Most structures showed pyroelectric current with varying coefficients.

NFO1-PZT had pyroelectric coefficients from 0.01 to 10 nC/(cm^2 K).

LFM-PZT and CFO-PZT showed large thermal currents but weak pyroelectric effects.

Abstract

Layered ferromagnetic-piezoelectric composites show mechanical strain mediated electromagnetic coupling. Here we discuss dielectric and piezoelectric properties of ferrite-lead zirconate titanate (PZT) and lanthanum manganite-PZT samples. Results of our investigations on dielectric and pyroelectric properties of multilayer ferromagnetic-piezoelectric are presented here. Lead zircinate-titanate PbZrxTi1-xO3 (PZT) was used for the piezoelectric phase in all the structures. The following materials were used for the ferromagnetic component: nickel-zinc ferrites Ni0.9Zn 0.1Fe2O4 (NFO1) and Ni0.8Zn0.2Fe2O4 (NFO2), cobalt ferrite (CFO), lithium ferrite (LFO), lanthanum strontium manganite La0.7Sr0.3MnO3 (LSM), and lanthanum-calcium manganite La0.7Ca0.3MnO3 (LCM). The pyroelectric effect was studied by measuring the current J flowing through a closed loop containing the sample and an electrometer as the sample temperature T was slowly varied at the rate 0.1 K/s. Polarized PZT layers generate a pyroelectric current as the temperature changes. The main indicator of pyroelectric nature of the current is the sign reversal when the thermal cycle is switched from heating to cooling.

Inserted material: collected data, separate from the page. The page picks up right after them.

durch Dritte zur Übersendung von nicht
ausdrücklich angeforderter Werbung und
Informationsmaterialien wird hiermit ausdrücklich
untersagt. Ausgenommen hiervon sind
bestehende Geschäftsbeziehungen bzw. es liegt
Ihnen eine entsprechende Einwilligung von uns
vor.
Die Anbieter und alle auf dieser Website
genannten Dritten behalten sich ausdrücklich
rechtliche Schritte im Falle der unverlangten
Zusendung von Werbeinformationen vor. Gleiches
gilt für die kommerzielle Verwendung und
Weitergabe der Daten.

Almost all of the multilayer structures showed a pyroelectric current, but the pyroelectric coefficient varied in a wide range. (i) For NFO1-PZT system the coefficient was in the range 0.01 - 10 nC/(cm2 K), depending on the temperature. (ii) CFO-PZT and LFO-PZT structures showed a large thermal current and a weak pyroelectric effect. (iii) Thermal currents, however, were absent in LCM-PZT within the temperature range from the room temperature to 400 K. (iv) In LSM-PZT, the thermal current exceeded the pyroelectric current. A model is proposed for an understanding of these results.